I authorize the technician to perform the Lash Lift, lash tint and/or brow tint procedure. I understand that it is my responsibility to be still during the procedure and to keep my eyes closed during the process unless otherwise advised. Eyes and the skin around them are extremely delicate and can incur damage, including irritation, burning and allergic reaction to the products used to lift the lashes and/ or the tape, anti-wrinkle gel patches or eyelash/brow tint. I have been fully informed as to the methods and procedures concerning the Lash Lift, lash tint and/or brow tint procedure and the risks of the cosmetic procedure I have chosen have been disclosed to me.
If at any time I (or the technician) are uncomfortable with the procedure, I will inform the technician and she will gladly rectify the problem, including ending the session if I (or the technician)wishes. It has been represented to me that no guarantees, warranties, promises, commitments or other statements as to the results of this treatment have been made. I acknowledge that I have no particular representation or guarantees and I am consenting to the procedure at my own risk. All conditions must be revealed or disclosed by me to the technician regarding my health history, medications being taken and any past reactions to products used or medications were taken. Additional conditions could be discovered during the procedure, which could affect my ability to tolerate the procedure.

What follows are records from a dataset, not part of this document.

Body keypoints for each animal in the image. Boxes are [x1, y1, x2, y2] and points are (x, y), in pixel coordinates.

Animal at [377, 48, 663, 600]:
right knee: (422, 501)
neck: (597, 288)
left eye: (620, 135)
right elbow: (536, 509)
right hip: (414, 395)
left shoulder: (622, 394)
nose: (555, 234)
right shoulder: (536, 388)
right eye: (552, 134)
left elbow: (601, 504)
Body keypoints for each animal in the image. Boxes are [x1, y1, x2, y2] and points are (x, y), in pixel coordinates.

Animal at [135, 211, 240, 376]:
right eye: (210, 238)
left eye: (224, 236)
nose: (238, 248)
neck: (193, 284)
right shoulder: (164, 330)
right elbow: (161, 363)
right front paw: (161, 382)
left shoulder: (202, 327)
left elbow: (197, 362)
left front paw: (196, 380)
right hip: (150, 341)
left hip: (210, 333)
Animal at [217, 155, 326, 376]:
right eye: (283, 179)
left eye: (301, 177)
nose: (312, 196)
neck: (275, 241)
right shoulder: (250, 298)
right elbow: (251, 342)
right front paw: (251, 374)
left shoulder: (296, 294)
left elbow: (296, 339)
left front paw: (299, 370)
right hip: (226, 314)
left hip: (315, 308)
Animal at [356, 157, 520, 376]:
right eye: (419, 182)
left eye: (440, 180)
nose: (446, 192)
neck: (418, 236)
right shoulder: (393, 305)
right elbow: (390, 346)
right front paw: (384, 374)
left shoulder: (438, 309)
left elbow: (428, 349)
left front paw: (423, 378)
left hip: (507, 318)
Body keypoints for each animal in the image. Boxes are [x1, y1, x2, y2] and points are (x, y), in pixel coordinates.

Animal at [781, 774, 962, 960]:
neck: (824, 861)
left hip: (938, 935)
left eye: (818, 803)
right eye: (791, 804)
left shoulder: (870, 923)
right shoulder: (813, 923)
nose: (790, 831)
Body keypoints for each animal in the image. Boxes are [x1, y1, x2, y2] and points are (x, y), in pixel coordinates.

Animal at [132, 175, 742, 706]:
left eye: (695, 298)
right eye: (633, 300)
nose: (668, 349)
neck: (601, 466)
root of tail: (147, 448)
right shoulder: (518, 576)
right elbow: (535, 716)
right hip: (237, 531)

I herein sign, release, give up, acquit, and discharge my technician from any claims or damages of any nature.
I release Sweet Serenity Spa from any responsibility for pre-existing conditions I have not revealed or any consequential change to those conditions that arise subsequent to the procedure.
I accept full responsibility for these and any other complications, which may arise or result during or following the procedure(s), which are to be performed at my request.
I, the client herein signed, certify that I have read and had explained to me
and fully understand the above waiver and release form. I certify that I have consulted with the esthetician of Sweet Serenity Spa.
I have provided information regarding my health and medications taken to the best of my knowledge. I accept the explanation of potential complications and risks described herein. I certify I am of sound mind, and fully understand that there might be other unknown risks not reasonably foreseeable at this
I the client herein signed, for the purposes of documentation, hereby consent to “before and after” photographs, which may or may not be used for the purposes of advertising.